VENTOTENE (Latina). Si può amare un'isola così tanto non solo da decidere di viverci con la propria famiglia, ma anche di ridarle lustro con uno dei suoi prodotti più pregiati: il vino. Questa è la storia di Luigi Sportiello, della sua azienda vinicola Candidaterra, di un vino e di un'isola appunto: Ventotene. Siamo nel Lazio, arcipelago delle isole Pontine, Ventotene insieme a Ponza è l'unica ad essere abitata e conta poco più di 700 abitanti (è di fatto il comune più piccolo dell'Italia centrale).
Mare cristallino, clima mite, un piccolo paradiso in terra quello che accoglie la vicenda di Luigi Sportiello, vero “eroe” che, con caparbietà e sacrifici, è riuscito a riportare sull'isola la viticoltura dopo oltre 60 anni. Di fatto Ventotene per secoli, e almeno fino alla metà degli anni'60 del '900, è stata ricca di agricoltura e vigneti. Poi, però, si è assistito ad un progressivo spopolamento dell'isola dovuto alla carenza di lavoro soprattutto nel periodo invernale e al richiamo delle opportunità delle grandi città.

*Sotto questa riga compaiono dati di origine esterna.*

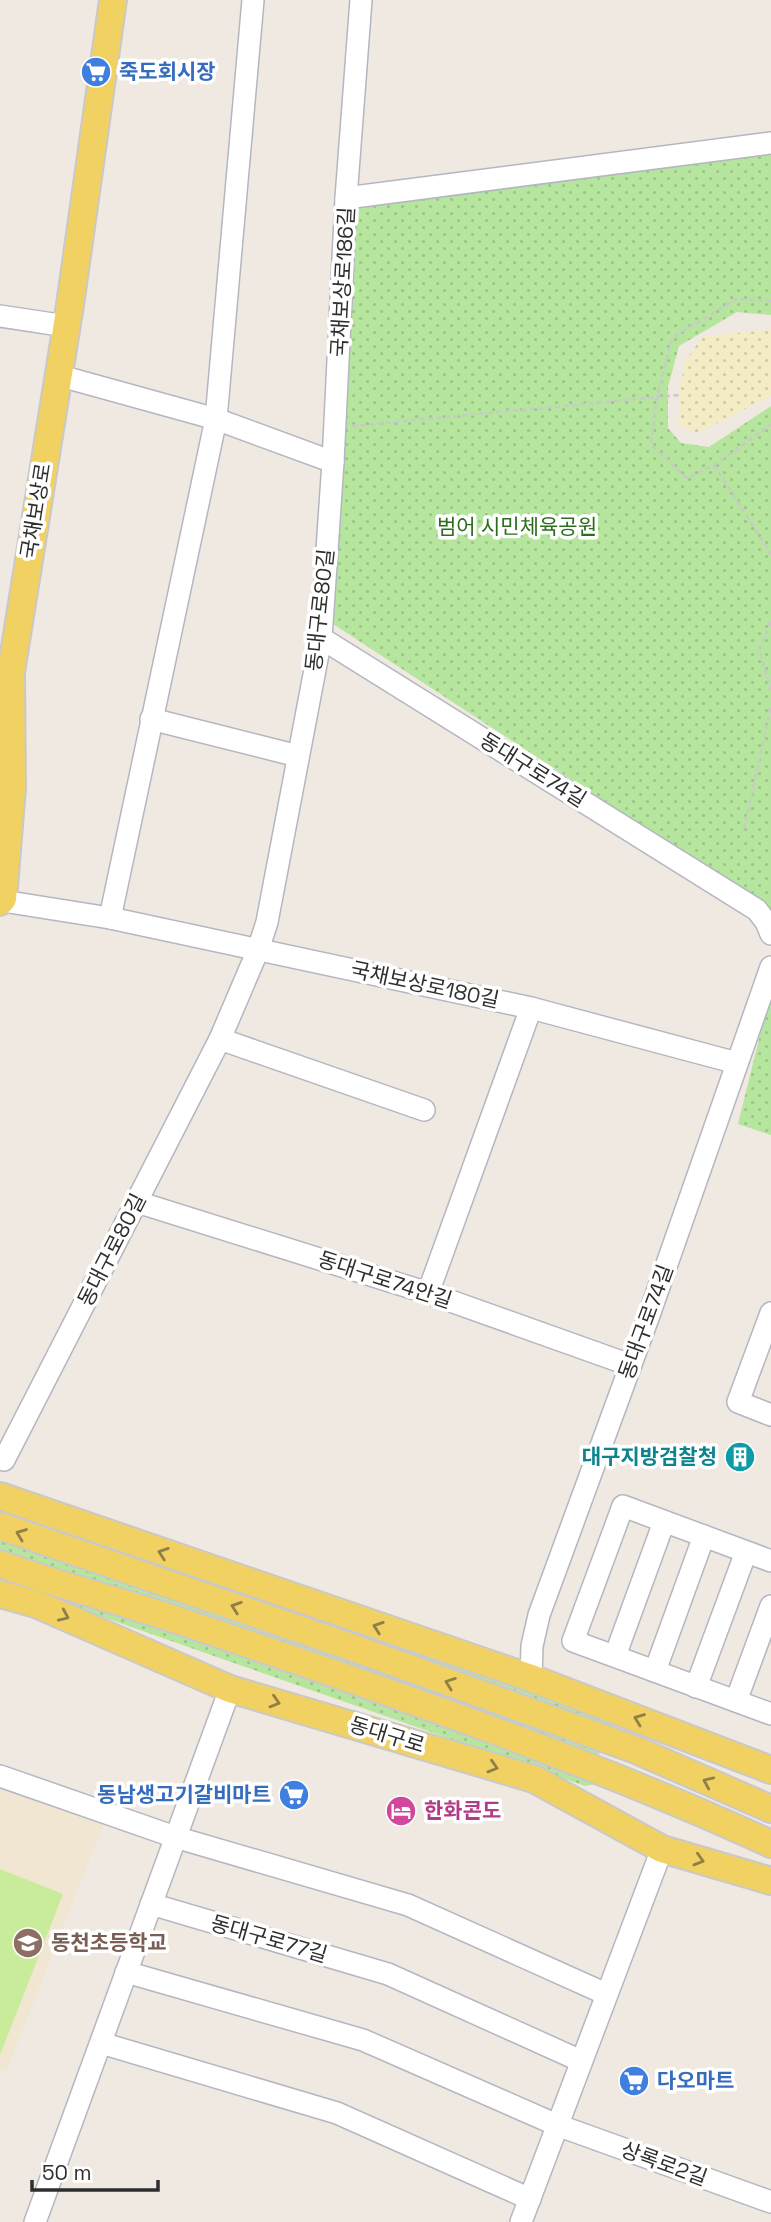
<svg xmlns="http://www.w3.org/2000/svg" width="771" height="2222" font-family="'Space Grotesk','Noto Sans KR',sans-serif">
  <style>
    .education { fill: #f0e6d1 }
    .sand { fill: url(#sand-dots) }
    .park { fill: url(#park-dots) }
    .pitch { fill: #c9ec9a }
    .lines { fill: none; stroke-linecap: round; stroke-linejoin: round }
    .minor-casing { stroke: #b4b7c1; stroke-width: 24 }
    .major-casing { stroke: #c9c9c9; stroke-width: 30 }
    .path { stroke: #c9c9c9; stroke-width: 2.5; stroke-dasharray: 5 3.5; stroke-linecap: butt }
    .minor { stroke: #fff; stroke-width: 21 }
    .major { stroke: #f2d163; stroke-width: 26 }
    .oneway { stroke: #908048 }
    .labels { text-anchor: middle; stroke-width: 7; stroke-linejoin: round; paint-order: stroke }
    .shop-label { font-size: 21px; font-weight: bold; fill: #366cbe; stroke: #fff; text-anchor: start }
    .street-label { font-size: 21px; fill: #2e2e2e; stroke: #fff }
    .park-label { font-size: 21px; fill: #2c6e1b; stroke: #fff }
    .culture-label { font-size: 21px; font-weight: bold; fill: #0d838f; stroke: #fff; text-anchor: end }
    .hotel-label { font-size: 21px; font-weight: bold; fill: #b23c85; stroke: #fff; text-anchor: start }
    .education-label { font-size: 21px; font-weight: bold; fill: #785e54; stroke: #fff; text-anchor: start }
  </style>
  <defs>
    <pattern id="sand-dots" width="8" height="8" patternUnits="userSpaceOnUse" patternTransform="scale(1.75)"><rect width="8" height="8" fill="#f3ecc5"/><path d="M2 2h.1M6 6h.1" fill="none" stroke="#d1cbaa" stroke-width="1.8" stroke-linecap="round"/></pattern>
    <pattern id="park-dots" width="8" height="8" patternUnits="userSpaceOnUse" patternTransform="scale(1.75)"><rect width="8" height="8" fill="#b6e59e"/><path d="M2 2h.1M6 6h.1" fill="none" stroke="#9dc588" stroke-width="1.8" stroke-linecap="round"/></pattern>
  </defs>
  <rect width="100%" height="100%" fill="#efe9e1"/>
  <polygon class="education" points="0,1784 106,1818 6,2071 0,2069"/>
  <polygon class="sand" points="771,330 771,396 697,433 680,425 679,395 685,361 703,336"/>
  <g class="park">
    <polygon points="771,154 771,315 737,312 679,346 668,387 668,428 681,443 709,447 771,406 771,910 330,622 356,201"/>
    <polygon points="771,990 771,1135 738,1124"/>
    <polygon points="0,1509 608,1719 615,1729 0,1519"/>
    <polygon points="0,1538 594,1744 600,1754 589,1756 0,1549"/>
    <polygon points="0,1570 590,1775 596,1784 585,1786 0,1581"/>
  </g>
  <polygon class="pitch" points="0,1869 63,1894 0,2055"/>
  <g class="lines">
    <g class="minor-casing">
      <g id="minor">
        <polyline points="346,198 771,143"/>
        <polyline points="0,316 66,326"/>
        <polyline points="57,375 216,419 333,462"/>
        <polyline points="321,638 757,910 766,922 771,934"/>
        <polyline points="151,719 298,756"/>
        <polyline points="3,899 9,902 110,918 531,1008 737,1063"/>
        <polyline points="110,918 216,419 253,0"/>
        <polyline points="220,1039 424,1110"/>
        <polyline points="137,1202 428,1293 630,1365"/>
        <polyline points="428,1293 531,1008"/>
        <polyline points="771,1313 738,1402 771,1415"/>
        <polyline points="4,1460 220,1039 258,950 267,922 321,638 333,462 346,198 361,0"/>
        <polyline points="771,1561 623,1506 573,1641 771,1714"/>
        <polyline points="615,1656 664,1522"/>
        <polyline points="655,1671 704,1536"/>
        <polyline points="531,1678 532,1646 539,1615 648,1318 771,967"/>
        <polyline points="696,1687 746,1552"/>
        <polyline points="736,1701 771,1606"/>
        <polyline points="0,1776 175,1837 408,1905 606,1994"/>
        <polyline points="151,1904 388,1974 581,2061"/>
        <polyline points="126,1972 363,2040 557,2125 771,2202"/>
        <polyline points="101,2043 337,2113 530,2199"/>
        <polyline points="35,2222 230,1689"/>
        <polyline points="521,2222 662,1849"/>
      </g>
    </g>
    <g class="major-casing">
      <g id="major">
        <polyline points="0,694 11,672 70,305 113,0"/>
        <polyline points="0,902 3,899 12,788 11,674"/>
        <polyline points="0,1496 531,1678 771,1770"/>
        <polyline points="0,1526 351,1647 636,1750 771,1809"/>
        <path d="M0,1564c63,23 128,39 192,61 195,66 392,133 579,219"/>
        <polyline points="0,1594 36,1604 230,1689 534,1779 662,1849 771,1881"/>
      </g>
    </g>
    <g class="path">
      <polyline points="771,301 736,299 672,338 657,397 651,445 687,478 714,465 771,425"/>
      <polyline points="352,426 679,395"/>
      <polyline points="714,465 771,554"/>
      <polyline points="771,622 759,649 771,690"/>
      <polyline points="744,829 771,706"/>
    </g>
    <use href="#minor" class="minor"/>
    <use href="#major" class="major"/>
  </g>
  <defs><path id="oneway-chevron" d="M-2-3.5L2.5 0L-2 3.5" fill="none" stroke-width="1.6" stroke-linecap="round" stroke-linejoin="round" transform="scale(1.75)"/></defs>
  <g class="oneway">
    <use href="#oneway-chevron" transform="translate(21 1534) rotate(-159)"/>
    <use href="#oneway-chevron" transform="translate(163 1553) rotate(-161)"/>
    <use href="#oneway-chevron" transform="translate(236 1607) rotate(-161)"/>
    <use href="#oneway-chevron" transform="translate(64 1616) rotate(24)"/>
    <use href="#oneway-chevron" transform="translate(378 1627) rotate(-161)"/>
    <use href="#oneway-chevron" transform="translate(450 1683) rotate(-160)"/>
    <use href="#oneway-chevron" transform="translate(275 1702) rotate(17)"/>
    <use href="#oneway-chevron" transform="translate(639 1719) rotate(-159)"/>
    <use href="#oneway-chevron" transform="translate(493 1767) rotate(17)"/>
    <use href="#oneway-chevron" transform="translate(708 1782) rotate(-156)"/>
    <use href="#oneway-chevron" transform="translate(699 1860) rotate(16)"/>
  </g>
  <defs>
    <g id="supermarket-disc" transform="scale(1.575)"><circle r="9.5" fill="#3f7fe0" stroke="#fff"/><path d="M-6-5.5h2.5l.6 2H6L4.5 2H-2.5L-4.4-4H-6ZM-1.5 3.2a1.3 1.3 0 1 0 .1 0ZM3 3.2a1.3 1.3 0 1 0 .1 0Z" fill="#fff"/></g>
    <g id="building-disc" transform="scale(1.575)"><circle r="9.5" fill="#0f9aa8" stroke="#fff"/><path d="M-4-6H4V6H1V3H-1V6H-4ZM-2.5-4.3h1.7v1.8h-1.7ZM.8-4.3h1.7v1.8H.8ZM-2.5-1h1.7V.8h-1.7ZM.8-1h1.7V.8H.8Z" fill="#fff"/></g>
    <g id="hotel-disc" transform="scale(1.575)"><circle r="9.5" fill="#d1479c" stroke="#fff"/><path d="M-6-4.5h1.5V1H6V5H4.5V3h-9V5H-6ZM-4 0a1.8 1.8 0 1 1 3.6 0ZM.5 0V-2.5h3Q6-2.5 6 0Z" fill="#fff"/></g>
    <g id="school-disc" transform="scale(1.575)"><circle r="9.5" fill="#8d6e63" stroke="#fff"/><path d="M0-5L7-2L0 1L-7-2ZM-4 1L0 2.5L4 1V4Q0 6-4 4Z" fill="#fff"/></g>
  </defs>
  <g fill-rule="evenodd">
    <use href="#supermarket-disc" x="96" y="72"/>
    <use href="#building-disc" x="740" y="1457"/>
    <use href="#supermarket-disc" x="294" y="1795"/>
    <use href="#hotel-disc" x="401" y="1811"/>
    <use href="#school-disc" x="28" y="1943"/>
    <use href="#supermarket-disc" x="634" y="2081"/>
  </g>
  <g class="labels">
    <g class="shop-label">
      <text x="119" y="79">죽도회시장</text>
      <text x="271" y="1802" text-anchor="end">동남생고기갈비마트</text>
      <text x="657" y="2088">다오마트</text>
    </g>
    <g class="street-label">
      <text transform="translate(343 282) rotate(-87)" y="7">국채보상로186길</text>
      <text transform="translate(36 511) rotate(-81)" y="7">국채보상로</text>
      <text transform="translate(320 610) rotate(-84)" y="7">동대구로80길</text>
      <text transform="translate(533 770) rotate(32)" y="7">동대구로74길</text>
      <text transform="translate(425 985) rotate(12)" y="7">국채보상로180길</text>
      <text transform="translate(112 1250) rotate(-63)" y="7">동대구로80길</text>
      <text transform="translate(385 1280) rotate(18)" y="7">동대구로74안길</text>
      <text transform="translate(646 1322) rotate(-70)" y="7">동대구로74길</text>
      <text transform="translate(387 1735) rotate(17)" y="7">동대구로</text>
      <text transform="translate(269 1939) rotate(16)" y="7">동대구로77길</text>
      <text transform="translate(664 2164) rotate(20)" y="7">상록로2길</text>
    </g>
    <g class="park-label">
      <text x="517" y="534">범어 시민체육공원</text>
    </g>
    <g class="culture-label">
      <text x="717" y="1464">대구지방검찰청</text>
    </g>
    <g class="hotel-label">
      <text x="424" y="1818">한화콘도</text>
    </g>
    <g class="education-label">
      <text x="51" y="1950">동천초등학교</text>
    </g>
  </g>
  <path d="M32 2180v10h126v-10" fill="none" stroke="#2e2e2e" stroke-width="3.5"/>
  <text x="42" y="2180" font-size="21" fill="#2e2e2e" stroke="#ffffff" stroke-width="5" paint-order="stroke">50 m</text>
</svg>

La viticoltura per decenni è finita così nel dimenticatoio, fino a quando Luigi ha deciso di lanciarsi anima e corpo nella sua avventura.
“Io appartengo a questo terra, la mia famiglia appartiene a questa terra – spiega Luigi – pensate che è stata una delle prime a sbarcare sull’isola a fine Settecento. Mio bisnonno, Giovanni Sportiello, fu uno dei primi Ventotenesi ad avere un veliero in legno con cui trasportava generi alimentari da Napoli e viceversa. Volevo fare qualcosa di concreto per rilanciare questo territorio meraviglioso, così nel 2013 ho deciso di aprire la mia azienda agricola vitivinicola Candidaterra destinata alla produzione non di un semplice vino ma di un vino di eccellenza. In questo percorso è stato fondamentale l'aiuto di Vincenzo Mercurio, un noto enologo di fama nazionale che, venuto a conoscenza della mia idea, mi ha aiutato in tutto e per tutto a realizzarla. A partire dalla scelta dei vitigni adatti al mio terreno, del sistema d’impianto dei vigneti, della loro esposizione e conduzione fino alla vinificazione e conservazione”.

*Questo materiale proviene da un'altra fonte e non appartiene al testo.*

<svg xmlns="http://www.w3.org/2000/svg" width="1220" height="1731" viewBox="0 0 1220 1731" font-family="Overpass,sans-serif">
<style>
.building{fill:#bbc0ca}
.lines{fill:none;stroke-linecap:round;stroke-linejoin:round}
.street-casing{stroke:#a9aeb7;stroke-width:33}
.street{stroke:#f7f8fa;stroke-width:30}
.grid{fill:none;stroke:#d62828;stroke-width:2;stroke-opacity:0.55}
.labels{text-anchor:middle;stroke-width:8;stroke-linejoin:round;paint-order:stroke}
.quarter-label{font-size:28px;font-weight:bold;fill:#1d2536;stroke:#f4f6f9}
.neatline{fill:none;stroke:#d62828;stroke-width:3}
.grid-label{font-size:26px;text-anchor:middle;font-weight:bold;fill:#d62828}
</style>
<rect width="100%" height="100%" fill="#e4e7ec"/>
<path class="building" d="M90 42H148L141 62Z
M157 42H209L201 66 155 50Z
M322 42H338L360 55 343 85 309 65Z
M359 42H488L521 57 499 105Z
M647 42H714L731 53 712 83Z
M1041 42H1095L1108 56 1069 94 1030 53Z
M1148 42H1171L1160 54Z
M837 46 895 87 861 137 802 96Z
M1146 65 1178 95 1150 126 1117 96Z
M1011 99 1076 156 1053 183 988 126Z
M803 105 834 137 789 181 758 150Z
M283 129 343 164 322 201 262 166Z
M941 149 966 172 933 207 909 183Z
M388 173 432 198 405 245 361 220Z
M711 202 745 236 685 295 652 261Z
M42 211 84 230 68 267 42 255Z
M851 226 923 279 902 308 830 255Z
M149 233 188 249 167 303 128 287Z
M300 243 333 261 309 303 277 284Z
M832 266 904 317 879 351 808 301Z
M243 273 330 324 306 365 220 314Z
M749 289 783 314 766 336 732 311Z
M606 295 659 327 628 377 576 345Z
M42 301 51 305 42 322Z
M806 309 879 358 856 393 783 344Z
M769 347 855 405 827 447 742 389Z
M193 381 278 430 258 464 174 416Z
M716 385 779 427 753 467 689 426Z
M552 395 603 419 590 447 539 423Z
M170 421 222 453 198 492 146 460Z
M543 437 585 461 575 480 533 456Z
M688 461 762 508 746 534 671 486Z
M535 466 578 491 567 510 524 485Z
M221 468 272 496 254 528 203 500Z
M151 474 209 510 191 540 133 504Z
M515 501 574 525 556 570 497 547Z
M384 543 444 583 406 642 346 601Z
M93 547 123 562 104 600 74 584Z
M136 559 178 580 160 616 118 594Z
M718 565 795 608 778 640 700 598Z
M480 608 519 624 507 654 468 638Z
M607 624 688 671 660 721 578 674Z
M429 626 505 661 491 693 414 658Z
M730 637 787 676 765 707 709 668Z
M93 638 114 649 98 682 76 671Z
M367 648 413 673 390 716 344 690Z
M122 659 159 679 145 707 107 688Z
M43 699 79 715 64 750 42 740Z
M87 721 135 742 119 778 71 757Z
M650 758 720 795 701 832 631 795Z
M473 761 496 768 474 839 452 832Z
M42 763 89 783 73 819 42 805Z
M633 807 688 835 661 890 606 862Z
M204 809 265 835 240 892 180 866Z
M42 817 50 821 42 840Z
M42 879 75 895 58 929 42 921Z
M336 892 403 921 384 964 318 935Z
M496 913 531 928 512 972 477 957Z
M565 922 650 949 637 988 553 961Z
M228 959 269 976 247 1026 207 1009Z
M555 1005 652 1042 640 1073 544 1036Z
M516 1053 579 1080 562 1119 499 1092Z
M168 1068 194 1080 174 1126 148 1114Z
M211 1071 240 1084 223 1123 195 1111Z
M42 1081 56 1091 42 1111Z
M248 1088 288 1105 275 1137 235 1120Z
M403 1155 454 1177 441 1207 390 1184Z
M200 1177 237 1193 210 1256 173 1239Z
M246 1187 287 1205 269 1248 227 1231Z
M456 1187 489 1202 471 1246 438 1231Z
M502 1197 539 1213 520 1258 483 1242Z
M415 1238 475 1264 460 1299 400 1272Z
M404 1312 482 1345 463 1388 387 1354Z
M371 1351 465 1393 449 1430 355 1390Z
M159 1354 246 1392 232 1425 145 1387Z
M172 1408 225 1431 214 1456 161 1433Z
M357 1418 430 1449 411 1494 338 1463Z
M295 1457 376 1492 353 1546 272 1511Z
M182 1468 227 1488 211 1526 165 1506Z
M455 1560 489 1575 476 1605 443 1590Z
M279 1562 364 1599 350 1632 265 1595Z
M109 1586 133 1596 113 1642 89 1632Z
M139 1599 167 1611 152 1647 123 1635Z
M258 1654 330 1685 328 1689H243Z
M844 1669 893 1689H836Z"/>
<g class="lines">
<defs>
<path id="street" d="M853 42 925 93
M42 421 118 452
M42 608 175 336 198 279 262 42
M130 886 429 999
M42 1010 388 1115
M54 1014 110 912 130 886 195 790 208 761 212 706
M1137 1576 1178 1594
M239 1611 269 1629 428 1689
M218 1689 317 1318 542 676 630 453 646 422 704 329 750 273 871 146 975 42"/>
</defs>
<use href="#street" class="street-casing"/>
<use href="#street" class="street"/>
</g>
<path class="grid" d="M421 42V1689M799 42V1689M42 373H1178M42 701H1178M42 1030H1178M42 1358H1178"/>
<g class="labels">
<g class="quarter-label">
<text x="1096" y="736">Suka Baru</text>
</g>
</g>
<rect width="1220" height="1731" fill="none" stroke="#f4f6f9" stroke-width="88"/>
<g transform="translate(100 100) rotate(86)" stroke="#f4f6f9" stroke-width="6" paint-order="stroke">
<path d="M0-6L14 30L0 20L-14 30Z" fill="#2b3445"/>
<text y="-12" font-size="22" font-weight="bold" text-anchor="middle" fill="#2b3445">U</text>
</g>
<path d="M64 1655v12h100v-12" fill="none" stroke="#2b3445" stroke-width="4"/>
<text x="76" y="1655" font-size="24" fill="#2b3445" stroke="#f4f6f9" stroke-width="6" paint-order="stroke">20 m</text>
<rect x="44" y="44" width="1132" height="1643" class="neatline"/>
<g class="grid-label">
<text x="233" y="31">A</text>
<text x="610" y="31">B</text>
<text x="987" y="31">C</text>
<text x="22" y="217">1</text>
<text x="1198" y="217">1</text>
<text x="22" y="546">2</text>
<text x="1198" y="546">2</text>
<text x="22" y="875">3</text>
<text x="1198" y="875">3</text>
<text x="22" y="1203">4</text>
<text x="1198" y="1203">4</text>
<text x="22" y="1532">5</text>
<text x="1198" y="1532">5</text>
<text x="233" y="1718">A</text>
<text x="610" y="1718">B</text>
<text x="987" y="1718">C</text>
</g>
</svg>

In sei anni così è nato Pandataria, il primo vino a Ventotene dopo oltre mezzo secolo. Il nome è una dedica all'isola, così veniva chiamata infatti nell'antichità e significa “dispensatrice di ogni bene”. Due ettari di vigneti, su terreni di origine vulcanica nella zona centrale dell'isola a 50 metri sul livello del mare, cullano un vino bianco che richiama il territorio con la sapidità tipica dei vitigni marini e note di agrumi mediterranei. Nel 2019 è andato per la prima volta sul mercato ed è stato da subito molto apprezzato, soprattutto come aperitivo e per accompagnare piatti di pesce, carne bianca e verdure. Oggi l'azienda di Luigi ne produce circa 10mila bottiglie all'anno, tra il classico e lo spumante brut.
“Candidaterra è un’azienda agricola a carattere familiare – spiega Luigi - che ci consente di curare personalmente l’intero ciclo di produzione: dalla coltivazione del vigneto alla vinificazione, dalla lavorazione in cantina all’imbottigliamento fino alla commercializzazione. Ci tengo a dire che tutto avviene sull'isola e, nel pieno rispetto delle norme che disciplinano la Riserva Naturale delle isole di Ventotene e Santo Stefano, non usiamo pesticidi, insetticidi e prodotti chimici inquinanti di qualsiasi genere. Il nostro vino è autoctono e genuino al 100 per cento”.
Un prodotto di grande qualità, insomma, che ricorda i fasti del passato. “Mio nonno Ercolino – conclude Luigi – mi raccontava sempre grandi storie sul vino di quest'isola. Questi terreni hanno sempre restituito un grande prodotto. Addirittura già al tempo dei Romani sembra che fosse il preferito da chi poteva scegliere il meglio della produzione, a partire dagli imperatori, ed era già allora annoverato tra le eccellenze imperiali. Riportare alla luce la viticoltura a Ventotene per la mia famiglia ha significato non disperdere il passato di questa terra, fare rivivere un prodotto di alta qualità che oggi viene molto apprezzato, per esempio dai turisti che visitano l'isola o dai ristoratori locali, e questo riempie d'orgoglio perché gli sforzi fatti per coltivarlo e farlo tornare alla luce sono stati davvero tanti”.